In his way, Chance had been every bit as messed up as I was. He probably still was, but I wouldn’t hold it against him. “So then…why did you—”
“Ask you out?” he finished. “It was the oddest thing. I tried to explain it to you once before, that click. I heard your drawl, saw your smile, and everything in my head went fuzzy. It was like I know this girl , or I felt like I should. I had to see you again. I told myself I’d be careful.”
“So you were trying to protect me.”
He nodded. “Later, I thought if I kept the emotional walls up, it would keep you from getting hurt.”
“I don’t condone how you handled things, but I understand.”
“That’s the best I could hope for.”
“And I guess my accident proves you did love me, after all. By the end.”
He closed his eyes. “I tried so hard not to. My love kills, Corine. But you were so sweet, so…”
“Gullible?”
“Irresistible. I couldn’t help myself. And the luck compensated when I stopped fighting, when I fell headlong for you—”
“I fell too. Literally.”
“I’m so sorry.”
“It’s okay,” I said.
And it was. The past was no longer a thorn in my soul.

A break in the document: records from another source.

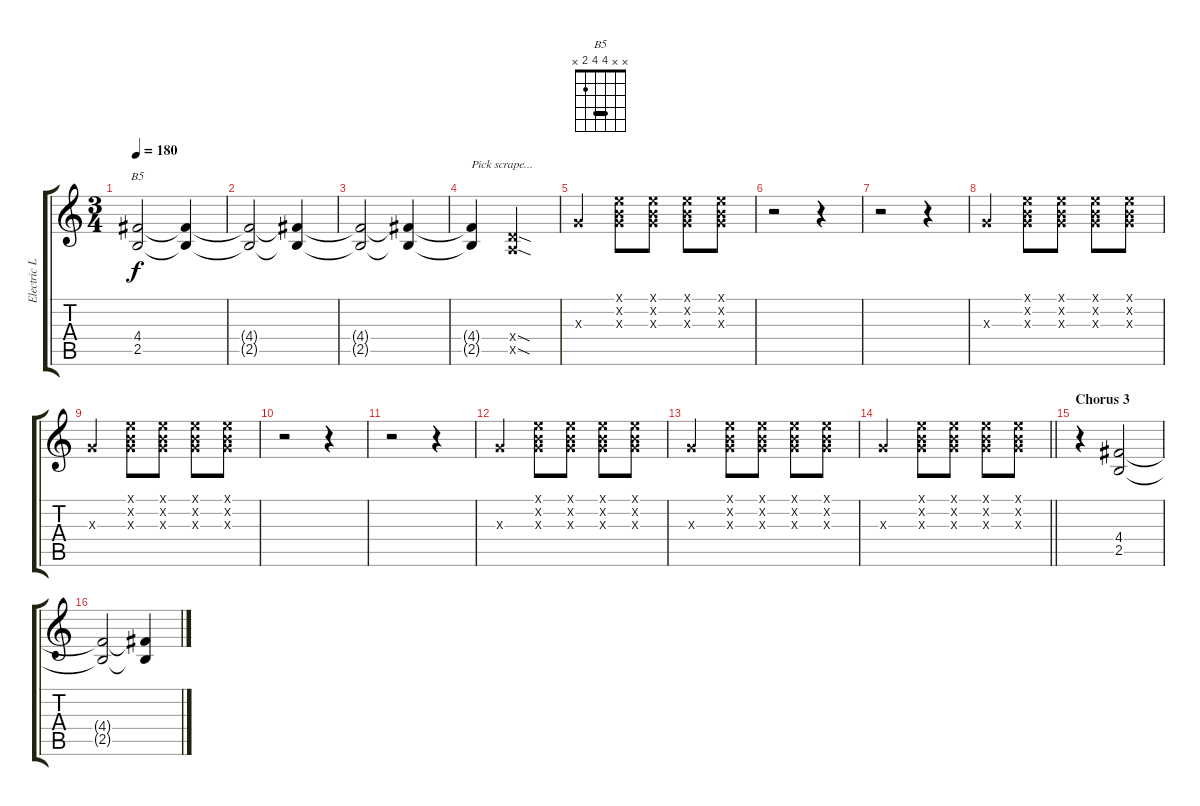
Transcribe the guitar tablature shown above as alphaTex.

\track ("Electric Lead" "Electric L") {instrument distortionguitar}
\staff {score tabs}
\tuning (E4 B3 G3 D3 A2 E2) {hide}
\chord ("B5" x x 4 4 2 x) {barre 4}
\ts (3 4)
\tempo 180
\clef g2
\ks c
(4.4 2.5).2{ch "B5" dy f} (4.4{t} 2.5{t}).4 |
(4.4{t} 2.5{t}).2 (4.4{t} 2.5{t}).4 |
(4.4{t} 2.5{t}).2 (4.4{t} 2.5{t}).4 |
(4.4{t} 2.5{t}).4{txt "Pick scrape..."} (0.4{sod x} 0.5{sod x}).2 |
0.3{x}.4{volume 16} (0.1{x} 0.2{x} 0.3{x}).8 (0.1{x} 0.2{x} 0.3{x}).8 (0.1{x} 0.2{x} 0.3{x}).8 (0.1{x} 0.2{x} 0.3{x}).8 |
r.2 r.4 |
r.2 r.4 |
0.3{x}.4 (0.1{x} 0.2{x} 0.3{x}).8 (0.1{x} 0.2{x} 0.3{x}).8 (0.1{x} 0.2{x} 0.3{x}).8 (0.1{x} 0.2{x} 0.3{x}).8 |
0.3{x}.4 (0.1{x} 0.2{x} 0.3{x}).8 (0.1{x} 0.2{x} 0.3{x}).8 (0.1{x} 0.2{x} 0.3{x}).8 (0.1{x} 0.2{x} 0.3{x}).8 |
r.2 r.4 |
r.2 r.4 |
0.3{x}.4 (0.1{x} 0.2{x} 0.3{x}).8 (0.1{x} 0.2{x} 0.3{x}).8 (0.1{x} 0.2{x} 0.3{x}).8 (0.1{x} 0.2{x} 0.3{x}).8 |
0.3{x}.4 (0.1{x} 0.2{x} 0.3{x}).8 (0.1{x} 0.2{x} 0.3{x}).8 (0.1{x} 0.2{x} 0.3{x}).8 (0.1{x} 0.2{x} 0.3{x}).8 |
\barLineRight lightlight
0.3{x}.4 (0.1{x} 0.2{x} 0.3{x}).8 (0.1{x} 0.2{x} 0.3{x}).8 (0.1{x} 0.2{x} 0.3{x}).8 (0.1{x} 0.2{x} 0.3{x}).8 |
\section ("" "Chorus 3")
r.4{volume 3} (4.4 2.5).2{volume 13} |
(4.4{t} 2.5{t}).2 (4.4{t} 2.5{t}).4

I had a lot to think about, but everything made sense now. From my perspective, he should have told me the risks after we got serious—my opinion on that didn’t change—but he hadn’t acted out of malice. His head was all fucked up at the time, and he was trying to do what was best. And maybe, just maybe, he’d seen a glimpse of my past—a suggestion that I needed somebody to take care of me for a while. I certainly hadn’t fought at first. It was only later that I wanted more.